The Distinguished Salvager is a 3D spot-the-difference game where you search a submarine for changes to it's various rooms, and use them to progress through each level. It was made in one week for the Renewal Game Jam hosted by the Games Den. I did all of the programming and some of the 3D modelling (mainly the level geometry, the fish and the submarine) and my teammate did the other 3D modelling (all the objects in rooms) as well as the audio and music.
You play as a submarine inspector who has been recruited to steal an item from one of the submarines you inspect. You have unlimited time as an inspector to wander the submarine and remember the layout, and then get sent on your mission. Each floor of the submarine the guards will patrol at night, and if they find you will catch and apprehend you. However, one guard on each floor is a plant, and will instead give you the access code to a lower floor. They will indicate which room they patrol by slightly changing an object, and it is up to you to identify the room with changed objects and sleep there to progress down the floors.
The game also features a memory mechanic, where you are able to hold the Tab key to view the state of the submarine as it was during inspection. This can let you verify if you're correct or not, and lasts for 2.5 seconds per level.
The presentation of the game is deliberately restrictive to allow for quicker asset creation, since we only had a week to complete the game. The game runs at a resolution of 400x300, with posterized colours.
Technical Write-up
The primary challenge of this game I had to solve was that there are, for each floor, three different states the player can be in (Inspecting, Remembering, and Searching). I did not want to have to create each level three times, or duplicate the level scene so I needed each level to be able to handle all three of the different states. To solve this, I added a flag to each level to specify whether it should have it's items randomized or not (more on how that works later), and created a container called the Level System. Inspection mode is a simple case, since I just have to spawn a new level with the randomization flag off for it to work properly. This works on top of the level system I already had to handle the main menu and cutscenes, so the entire Level System is treated as one "level" the same as any other, which then in turn spawns the actual game level.

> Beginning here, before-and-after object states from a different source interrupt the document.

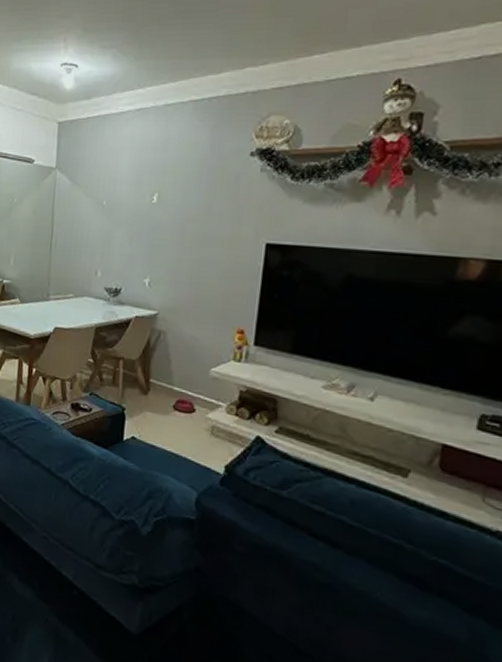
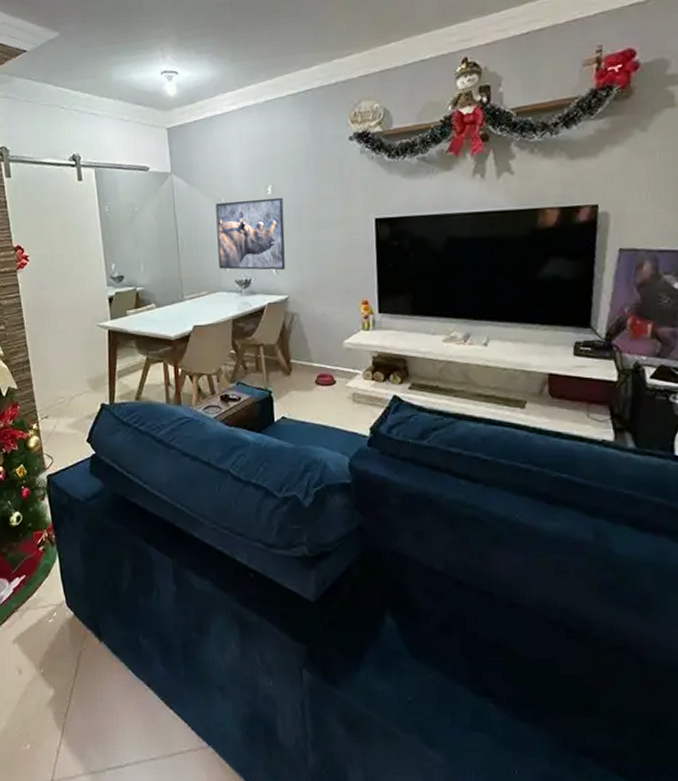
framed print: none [90,205,168,283] -> present [216,197,285,270]

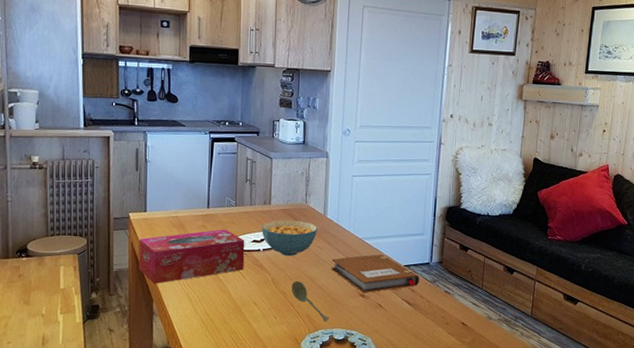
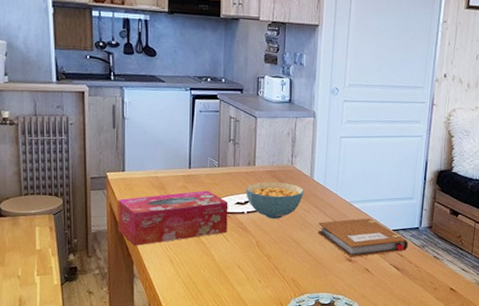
soupspoon: present [291,280,329,322] -> none [276,244,315,287]

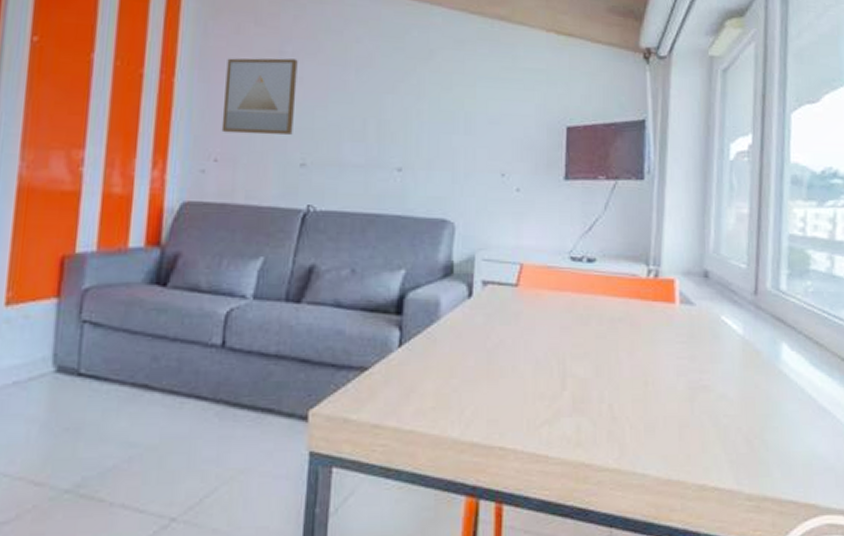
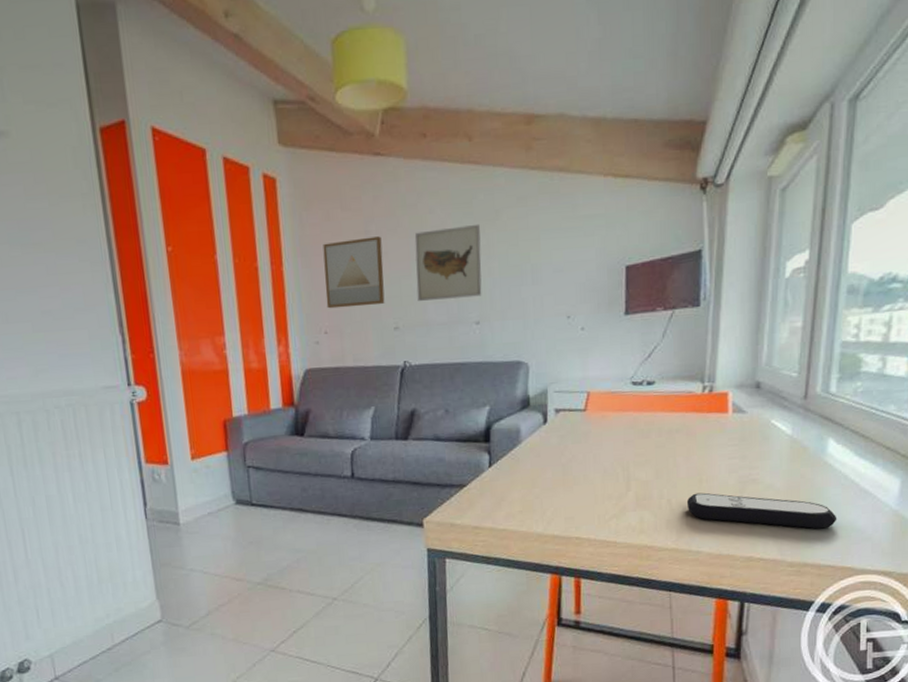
wall art: none [332,60,411,140] -> present [414,223,482,301]
remote control: none [630,398,797,453] -> present [686,492,837,529]

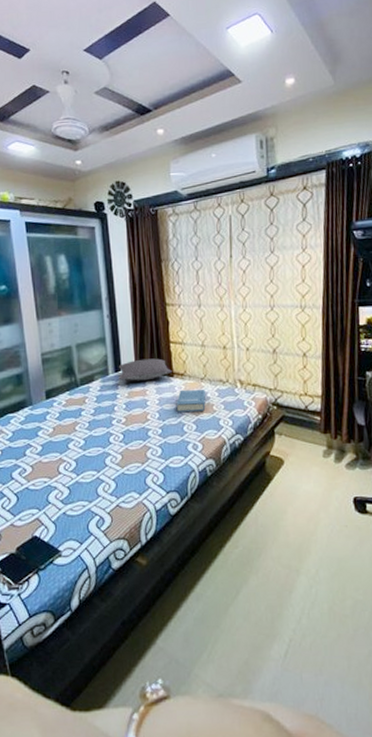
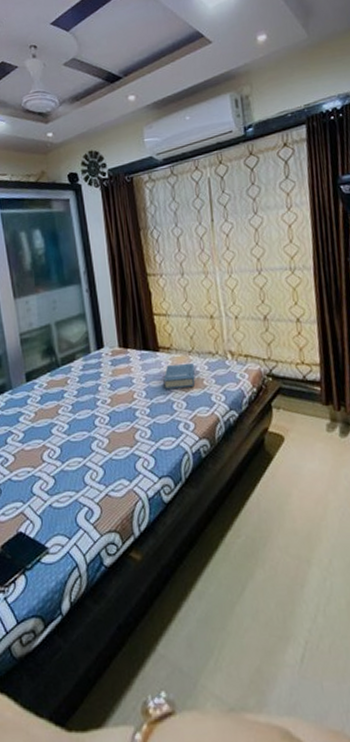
pillow: present [118,358,172,381] -> none [100,332,157,358]

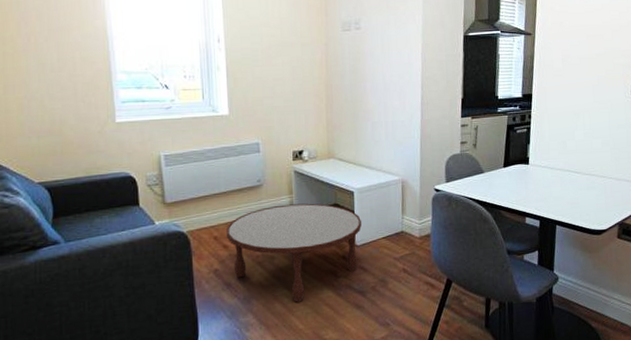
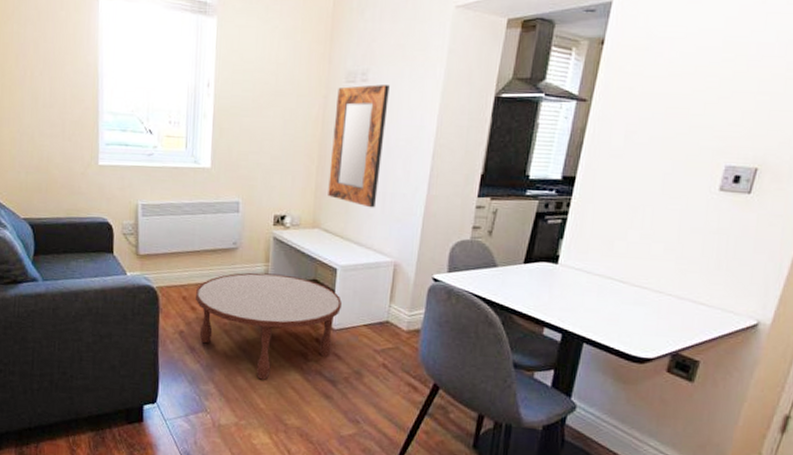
home mirror: none [336,31,381,136] -> present [328,84,390,208]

For searching, I actually spawn the level twice, once with randomizations and once without. Each level renders to it's own SubViewport, with the searching level layered above the memory level. To show the memory effect, I fade out the searching viewport to reveal the memory one underneath.

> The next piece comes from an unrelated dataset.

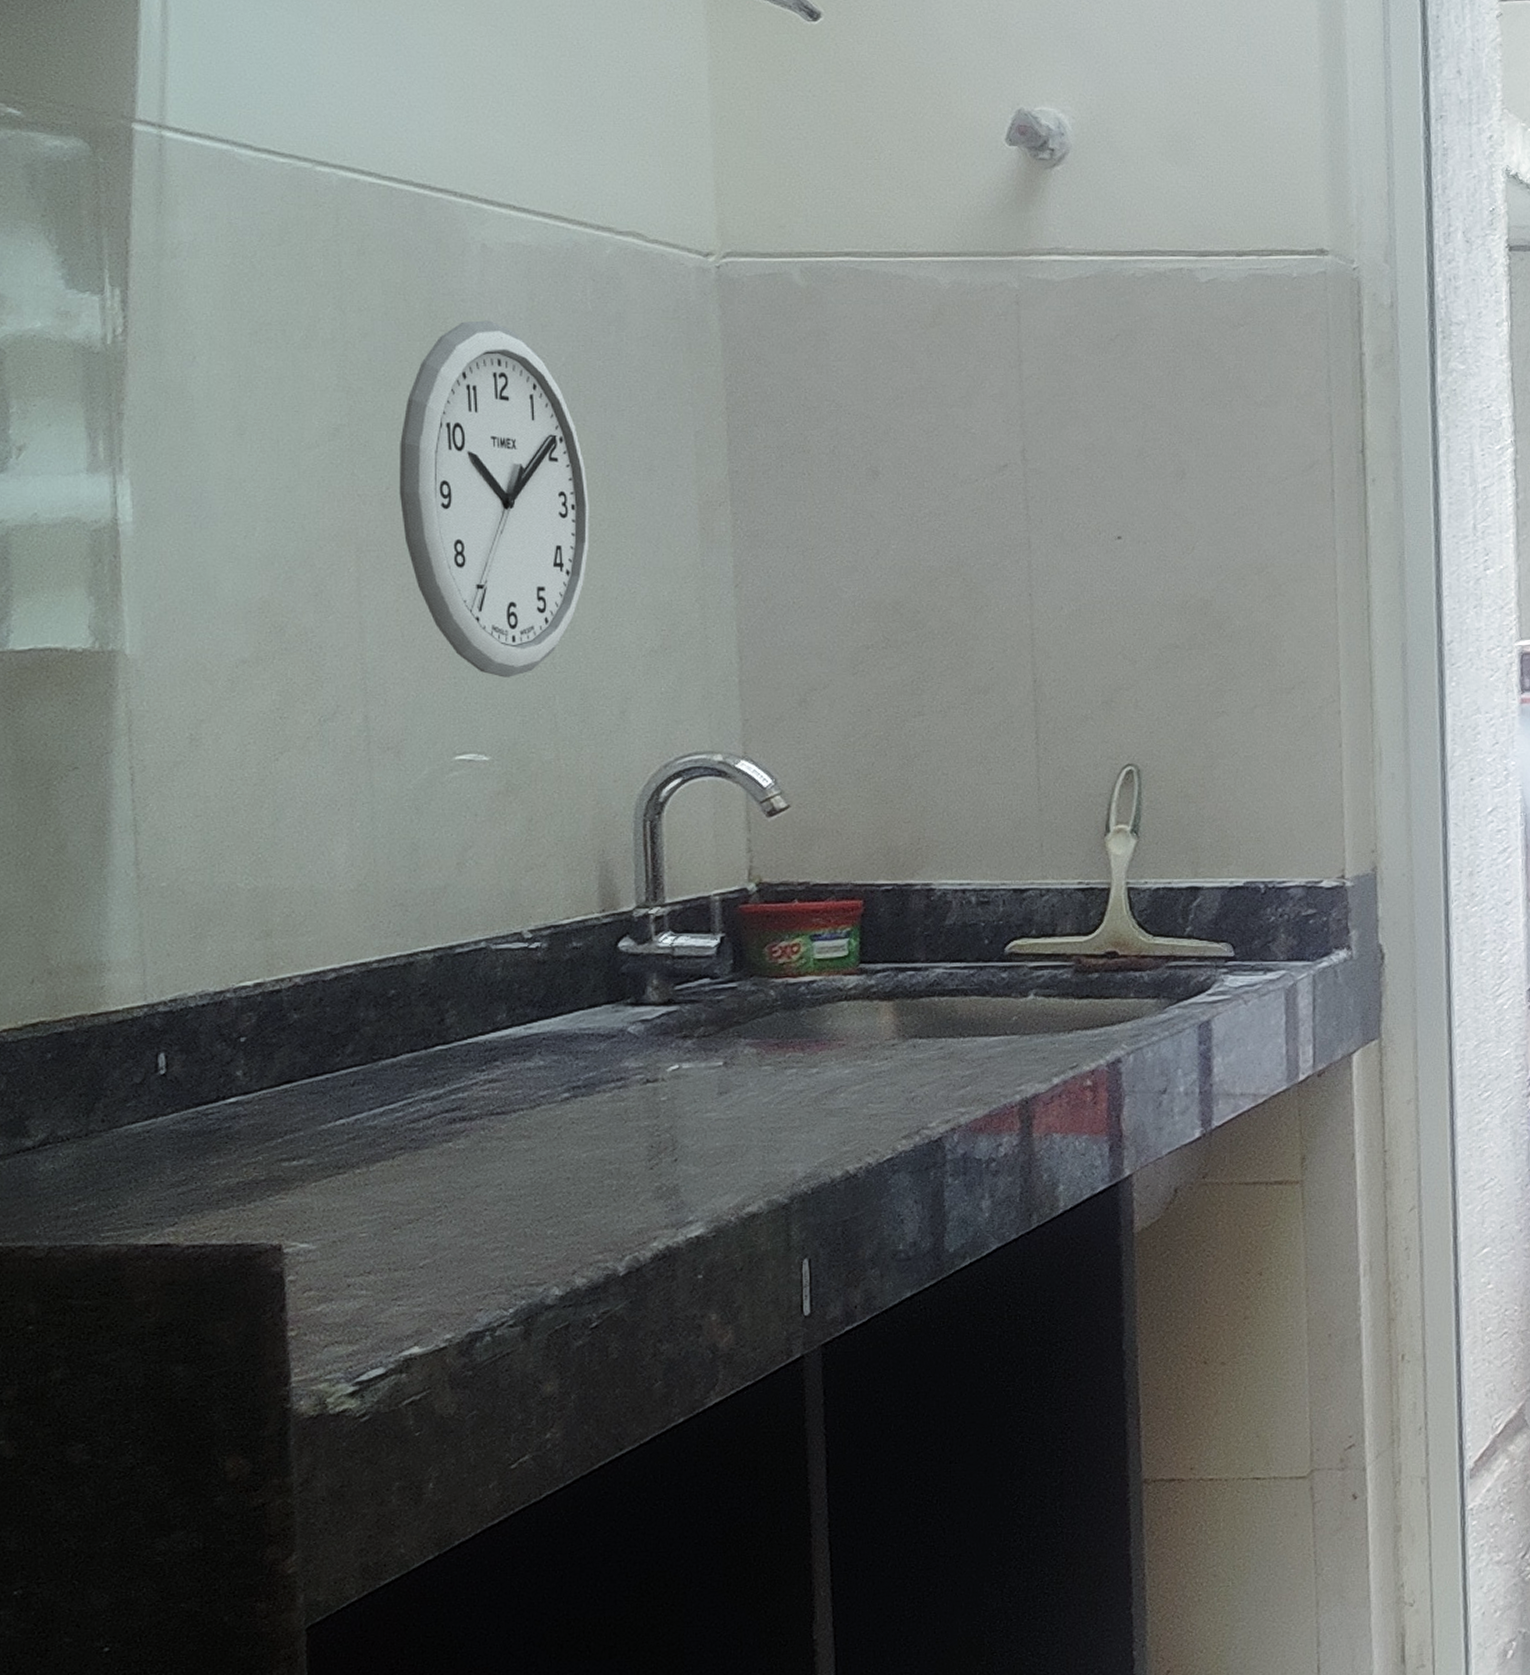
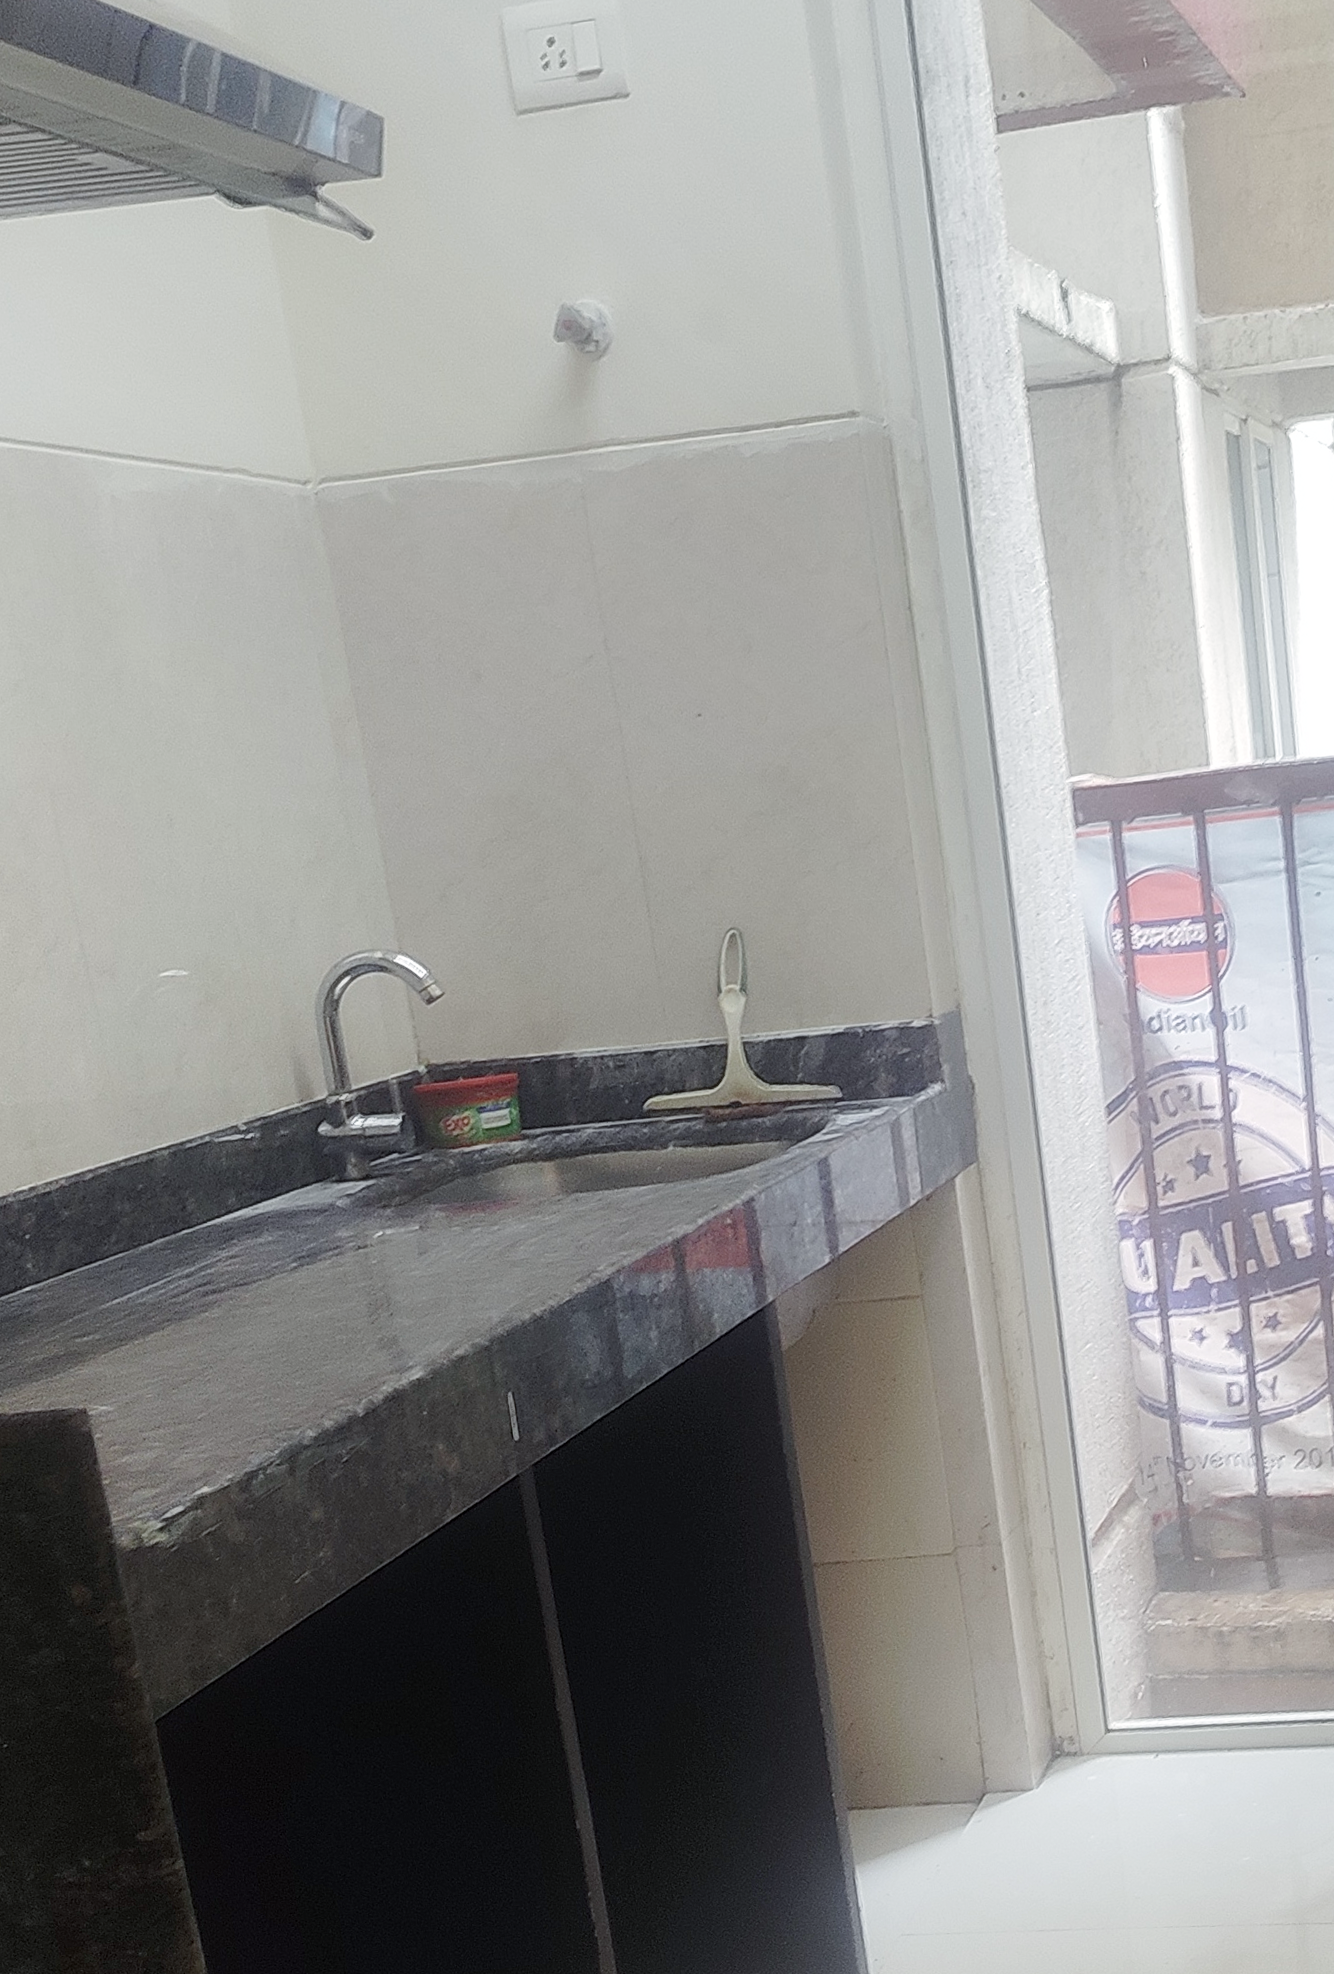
wall clock: present [399,320,589,678] -> none [70,568,244,899]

I have the player exist outside the level so that there's always only one, and the search camera pushes it's transform to another camera in the memory level so that they're always synced. This means that the player will always respect geometry in the searching level even when remembering, which works for this game since the only dynamic collision is the doors which I designed to call to their versions in the other levels to also open at the same time, ensuring the collisions are always in sync.
When a level loads, if it should be randomized it selects one of it's rooms as the correct one. Each room has a "randomization budget" and it will spend this budget on random elements which have their own cost until it's out of budget. This allows us to design rooms with only one obstacle that can change, or many, and to be able to control their probabilities and frequencies easily. To allow an object to be randomized, I created a RandomDifference component I can add as a child of an object which exposes an array of RandomEffect resources and a cost. The random difference will apply all RandomEffects when purchased by it's room, which are implemented by extending RandomEffect with a child class for each effect, including offsetting the object, rotating it, scaling it, and disabling/enabling it.
For the colour posterization I wrote a shader that accepts a sampler2D uniform to be used as a colour palette, and sets it's colour to the closest matching colour found in the palette. This shader is applied to each level's SubViewport, which allows for the different types of level to have their own palette. If I wanted to use the colour palette authentically I could have set the filter mode on the palette to closest, but I opted instead to use linear filtering with more steps than there were colours in the palette to get control over how many in-between colours there are between defined colours in the palette. I found this to look better, since I have less direct control over each pixel on the screen in 3D than in 2D and the filter would sometimes pick unnatural colours for certain objects (for example, without this the water would occasionally be green since it was closer in distance than the nearest blue in the palette). The colour palettes are all from lospec, specifically:
To accomplish the splotchy screen transitions, I wrote a shader that takes the vertex colour of a UI element and applies that with a mask to determine if it should be transparent: if the vertex colour alpha is less than the mask's value the pixel is completely transparent, otherwise it is completely opaque. I then apply a noise texture as the mask, so that the previous image fades away in the shape of the noise texture. I can then animate this fade by changing the vertex alpha of the UI element by changing it's colour in code the same way as any normal fade. To make this work as a level transition, and to ensure that there are never more objects loaded than needed, before loading I take a screenshot of the game and display it in front of the whole game. I then unload the previous level and load the new one, and then fade out the screenshot. This ensures that even during screen transitions there is only ever one level system loaded.
For the water and ground in the underwater environment, I created them with a shader on a subdivided plane. The shader offsets each vertex position via a noise texture, which is seamless and scrolled over time to give the illusion of movement. To colour the terrain I specify a peak and trough colour and set each vertex's colour to be interpolated between these two based on it's height.